Le rituel d’exorcisme est demeuré pratiquement inchangé depuis 1614

Cependant dès le Concile Vatican II (1959) une demande est déposée afin de traiter les différentes parties du rituel romain mais ce n’est que  le 4 juin 1990 qu’est dévoilé le Rituel ad intérim, c’est-à-dire une nouvelle pratique à l’essai.

La première partie du rituel proposé traitant de l’aspect biblique et théologique du sujet ne mécontente pas les exorcistes, mais la deuxième section concernant la pratique de celui-ci les questionne fortement. Ils y voient un affaiblissement du rituel et transmettront sans ménagement leurs commentaires au Vatican.

Les exorcistes soutiennent alors que des prières considérées comme efficaces depuis plus de douze siècles d’existence ont été supprimées pour être remplacées par de nouvelles prières inefficaces. Malgré cette opposition la Congrégation du Culte divin et de la Discipline des sacrements promulgue le nouveau Rituel latin de l’exorcisme, approuvé par le pape Jean-Paul II, en octobre 1998.

Pour la première fois, ce texte est traduit du latin en plusieurs langues internationales

Et il y est recommandé un rapprochement avec des disciplines telles la médecine et la psychiatrie.

Néanmoins, malgré une telle ouverture, rappelons qu’en 1977 Paul VI confirmait la présence du Malin comme le fera Jean-Paul II en 1986. De même le cardinal Ratzinger, qui deviendra le pape Benoît XVI, écrivait dans ses Entretiens sur la foi.

Quoiqu’en disent certains théologiens superficiels, le diable est, pour la foi chrétienne, une présence mystérieuse mais bien réelle, personnelle et pas seulement symbolique… 

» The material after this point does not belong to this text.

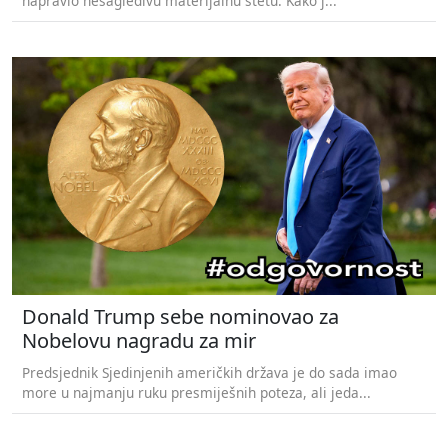
napravio nesagledivu materijalnu štetu. Kako j...
Donald Trump sebe nominovao za
Nobelovu nagradu za mir
Predsjednik Sjedinjenih američkih država je do sada imao
more u najmanju ruku presmiješnih poteza, ali jeda...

Nous pouvons constater néanmoins qu’une évolution s’est produite au cours des âges concernant le concept même de possession tout comme dans la pratique de délivrance que constitue le rituel d’exorcisme. Une nette progression envers des explications plus rationnelles a été adoptée bien que la croyance au Malin et aux démons demeure présente. Cette collaboration entre les prêtres exorcistes et divers spécialistes de la maladie mentale ne peut qu’être salutaire aux individus aux prises avec des maux qui échappent à leur compréhension. La doctrine de la foi conserve ainsi ses bases historiques tout en admettant un apport de la part de disciplines destinées à la compréhension de l’esprit humain.